Приглашение на ужин распространялось и на Тхана с Бет; даже здесь они с Беном были под защитой. Родственники толпились, кругом царил сплошной хаос, но было очень весело. Очень вкусная еда и такие специи, которые Эран никогда не пробовала и даже не слышала о них. Еду готовили с большой помпой и подавали с большим триумфом. Как причудливо было оказаться для Бена на таком семейном пиршестве… ей казалось, что он думает о том же, глядя на них, как в зеркало, а они в свою очередь разглядывали его. Бен был диковинкой, но в то же время он не казался чем-то чужеродным, легко ассимилировал в себя интонации и жесты родни.

Родственники принесли подарки. После обеда достали их: для Бет — рулон прекрасного белого шелка, и такой же рулон, только насыщенного синего цвета, для Эран, резные шкатулки для сигар Бену и Тхану, мраморные шахматы и две куклы в национальных костюмах.

— Это все для нас? Что они сейчас говорят? — спросила Эран.

— Я думаю, они говорят, что это для наших дочек-первенцев, — улыбнулся Бен.

Он улыбнулся ей, и сердце Эран замерло.


Из Лакнау они поехали в Агру, где оба замерли без слов перед Тадж-Махалом. Увидеть его наяву было совсем не то, что видеть фотографии, — его просто невыносимую красоту, величие и пронзительное ощущение неизбывной печали. Удрученный смертью жены, шах Джахан приказал построить его триста лет назад, и Эран почувствовала в каждом камне живое горе. Здесь она впервые за все время пребывания в Индии почувствовала грусть, и она знала, что Бен чувствует то же самое, когда он вел ее за руку, задержавшись гораздо дольше, чем собирался. Его часто охватывало нетерпение, когда она разглядывала что-нибудь, но не здесь.

— Джахан буквально передал свою любовь к Мумтаз в камне, — сказала Эран.

— Да… только попробуй скончаться до меня, Эран, у меня никаких средств для такого не хватит! — пошутил Бен.

Что это значило? Или это Бен попытался так выразить, что чувствовала и Эран, — что он сойдет с ума, если с ней что-нибудь случится?
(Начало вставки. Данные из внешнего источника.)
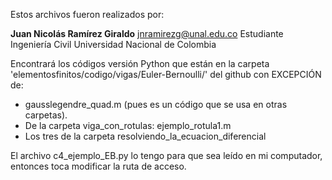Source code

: Estos archivos fueron realizados por:

**Juan Nicolás Ramírez Giraldo** jnramirezg@unal.edu.co
Estudiante Ingeniería Civil
Universidad Nacional de Colombia


Encontrará los códigos versión Python que están en la carpeta 'elementosfinitos/codigo/vigas/Euler-Bernoulli/' del github con EXCEPCIÓN de:
- gausslegendre_quad.m (pues es un código que se usa en otras carpetas).
- De la carpeta viga_con_rotulas: ejemplo_rotula1.m
- Los tres de la carpeta resolviendo_la_ecuacion_diferencial

El archivo c4_ejemplo_EB.py lo tengo para que sea leído en mi computador, entonces toca modificar la ruta de acceso.

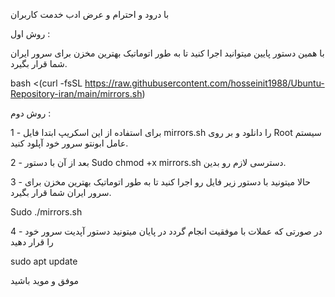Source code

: با درود و احترام و عرض ادب خدمت کاربران

روش اول : 

با همین دستور پایین میتوانید اجرا کنید تا به طور اتوماتیک بهترین مخزن برای سرور ایران شما قرار بگیرد.


bash <(curl -fsSL https://raw.githubusercontent.com/hosseinit1988/Ubuntu-Repository-iran/main/mirrors.sh)


روش دوم :

1 - برای استفاده از این اسکریپ ابتدا فایل mirrors.sh را دانلود و بر روی Root سیستم عامل ابونتو سرور خود آپلود کنید.


2 - بعد از آن با دستور Sudo chmod +x mirrors.sh  دسترسی لازم رو بدین.

3 - حالا میتونید با دستور زیر فایل رو اجرا کنید تا به طور اتوماتیک بهترین مخزن برای سرور ایران شما قرار بگیرد.

Sudo ./mirrors.sh


4 - در صورتی که عملات با موفقیت انجام گردد در پایان میتونید دستور آپدیت سرور خود را قرار دهید 

sudo apt update


موفق و موید باشید
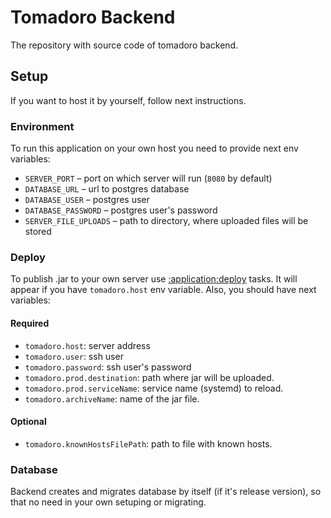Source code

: # Tomadoro Backend

The repository with source code of tomadoro backend.

## Setup

If you want to host it by yourself, follow next instructions.

### Environment

To run this application on your own host you need to provide next env variables:

- `SERVER_PORT` – port on which server will run (`8080` by default)
- `DATABASE_URL` – url to postgres database
- `DATABASE_USER` – postgres user
- `DATABASE_PASSWORD` – postgres user's password
- `SERVER_FILE_UPLOADS` – path to directory, where uploaded files will be stored

### Deploy

To publish .jar to your own server use [:application:deploy](application/build.gradle.kts#L42) tasks.
It will appear if you have `tomadoro.host` env variable. Also, you should have next variables:

#### Required
- `tomadoro.host`: server address
- `tomadoro.user`: ssh user
- `tomadoro.password`: ssh user's password
- `tomadoro.prod.destination`: path where jar will be uploaded.
- `tomadoro.prod.serviceName`: service name (systemd) to reload.
- `tomadoro.archiveName`: name of the jar file.

#### Optional
- `tomadoro.knownHostsFilePath`: path to file with known hosts.

### Database

Backend creates and migrates database by itself (if it's release version), 
so that no need in your own setuping or migrating.
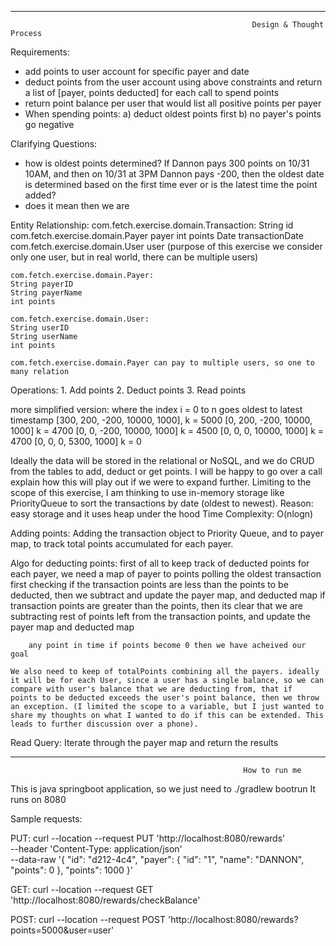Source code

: ---------------------------------------------------------------------------------------------------------------------------------------------------------------------------------------------------------------------------------
                                                          Design & Thought Process

Requirements:
 - add points to user account for specific payer and date
 - deduct points from the user account using above constraints and return a list of [payer, points deducted] for each call to spend points
 - return point balance per user that would list all positive points per payer
 -  When spending points: a) deduct oldest points first b) no payer's points go negative

Clarifying Questions:
 - how is oldest points determined? If Dannon pays 300 points on 10/31 10AM, and then on 10/31 at 3PM Dannon pays -200, then the oldest date is determined based on the first time ever or is the latest time the point added?
 - does it mean then we are

Entity Relationship:
    com.fetch.exercise.domain.Transaction:
    String id
    com.fetch.exercise.domain.Payer payer
    int points
    Date transactionDate
    com.fetch.exercise.domain.User user     (purpose of this exercise we consider only one user, but in real world, there can be multiple users)

    com.fetch.exercise.domain.Payer:
    String payerID
    String payerName
    int points

    com.fetch.exercise.domain.User:
    String userID
    String userName
    int points

    com.fetch.exercise.domain.Payer can pay to multiple users, so one to many relation


Operations:
    1. Add points
    2. Deduct points
    3. Read points

more simplified version: where the index i = 0 to n goes oldest to latest timestamp
[300, 200, -200, 10000, 1000], k = 5000
[0, 200, -200, 10000, 1000] k = 4700
[0, 0, -200, 10000, 1000] k = 4500
[0, 0, 0, 10000, 1000]  k = 4700
[0, 0, 0, 5300, 1000]  k = 0

Ideally the data will be stored in the relational or NoSQL, and we do CRUD from the tables to add, deduct or get points. I will be happy to go over a call explain how this will play out if we were to expand further.
Limiting to the scope of this exercise, I am thinking to use in-memory storage like PriorityQueue to sort the transactions by date (oldest to newest). Reason: easy storage and it uses heap under the hood Time Complexity: O(nlogn)

Adding points: Adding the transaction object to Priority Queue, and to payer map, to track total points accumulated for each payer.

Algo for deducting points:
    first of all to keep track of deducted points for each payer, we need a map of payer to points
    polling the oldest transaction first
        checking if the transaction points are less than the points to be deducted, then we subtract and update the payer map, and deducted map
        if transaction points are greater than the points, then its clear that we are subtracting rest of points left from the transaction points, and update the payer map and deducted map

        any point in time if points become 0 then we have acheived our goal

    We also need to keep of totalPoints combining all the payers. ideally it will be for each User, since a user has a single balance, so we can compare with user's balance that we are deducting from, that if
    points to be deducted exceeds the user's point balance, then we throw an exception. (I limited the scope to a variable, but I just wanted to share my thoughts on what I wanted to do if this can be extended. This leads to further discussion over a phone).

Read Query:
Iterate through the payer map and return the results

---------------------------------------------------------------------------------------------------------------------------------------------------------------------------------------------------------------------------------
                                                        How to run me
This is java springboot application, so we just need to ./gradlew bootrun
It runs on 8080

Sample requests:

PUT:
curl --location --request PUT 'http://localhost:8080/rewards' \
--header 'Content-Type: application/json' \
--data-raw '{
  "id": "d212-4c4",
  "payer": {
    "id": "1",
    "name": "DANNON",
    "points": 0
  },
  "points": 1000
}'

GET: curl --location --request GET 'http://localhost:8080/rewards/checkBalance'

POST: curl --location --request POST 'http://localhost:8080/rewards?points=5000&user=user'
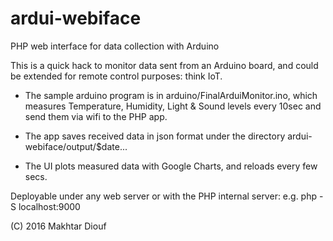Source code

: # ardui-webiface
PHP web interface for data collection with Arduino

This is a quick hack to monitor data sent from an Arduino board, and could be extended for remote control purposes: think IoT.

- The sample arduino program is in arduino/FinalArduiMonitor.ino, which measures Temperature, Humidity, Light & Sound levels every 10sec and send them via wifi to the PHP app.

- The app saves received data in json format under the directory ardui-webiface/output/$date...

- The UI plots measured data with Google Charts, and reloads every few secs.
 
Deployable under any web server or with the PHP internal server: e.g.  php -S localhost:9000

(C) 2016 Makhtar Diouf

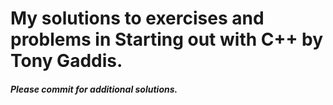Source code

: # My solutions to exercises and problems in Starting out with C++ by Tony Gaddis. 
##### Please commit for additional solutions.  
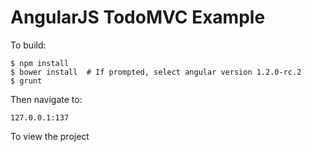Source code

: # AngularJS TodoMVC Example

To build:

    $ npm install
    $ bower install  # If prompted, select angular version 1.2.0-rc.2
    $ grunt

Then navigate to:

    127.0.0.1:137

To view the project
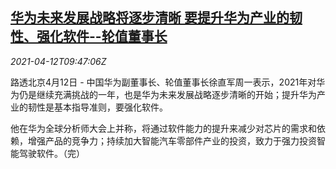 <!--1618221662000-->
[华为未来发展战略将逐步清晰 要提升华为产业的韧性、强化软件--轮值董事长](https://cn.reuters.com/article/huawei-chip-car-software-0412-idCNKBS2BZ0XZ)
------

<div><i>2021-04-12T09:47:06Z</i></div><p>路透北京4月12日 - 中国华为副董事长、轮值董事长徐直军周一表示，2021年对华为仍是继续充满挑战的一年，也是华为未来发展战略逐步清晰的开始；提升华为产业的韧性是基本指导准则，要强化软件。</p><p>他在华为全球分析师大会上并称，将通过软件能力的提升来减少对芯片的需求和依赖，增强产品的竞争力；持续加大智能汽车零部件产业的投资，致力于强力投资智能驾驶软件。（完）</p>
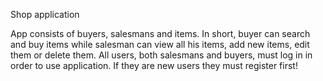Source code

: Shop application

App consists of buyers, salesmans and items. In short, buyer can search and buy items while salesman can view all his items, add new items, edit them or delete them. All users, both salesmans and buyers, must log in in order to use application. If they are new users they must register first!
 
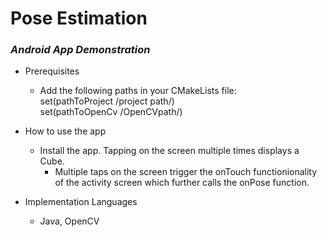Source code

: # Pose Estimation
### _Android App Demonstration_

* Prerequisites
  * Add the following paths in your CMakeLists file:  
     set(pathToProject /project path/)  
     set(pathToOpenCv /OpenCVpath/)

* How to use the app
  * Install the app. Tapping on the screen multiple times displays a Cube.
    * Multiple taps on the screen trigger the onTouch functionionality of the activity screen which further calls the onPose function.
  
* Implementation Languages
  * Java, OpenCV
Эран мечтательно положила голову на его плечо:

— Не волнуйся, Бен. Я тебя не покину.

Неожиданно Бен поцеловал ее, более страстно, чем это полагается по мусульманскому обычаю. И они долго стояли, прижавшись друг к другу, глядя в зеркало прямоугольного озера, отражающего огромное белое здание и бесконечную синеву неба над ним. Вода была неподвижная, но вдруг какая-то вспышка высветила отца и брата Эран, их тела погружались в воду, а душа ее наполнилась страхом.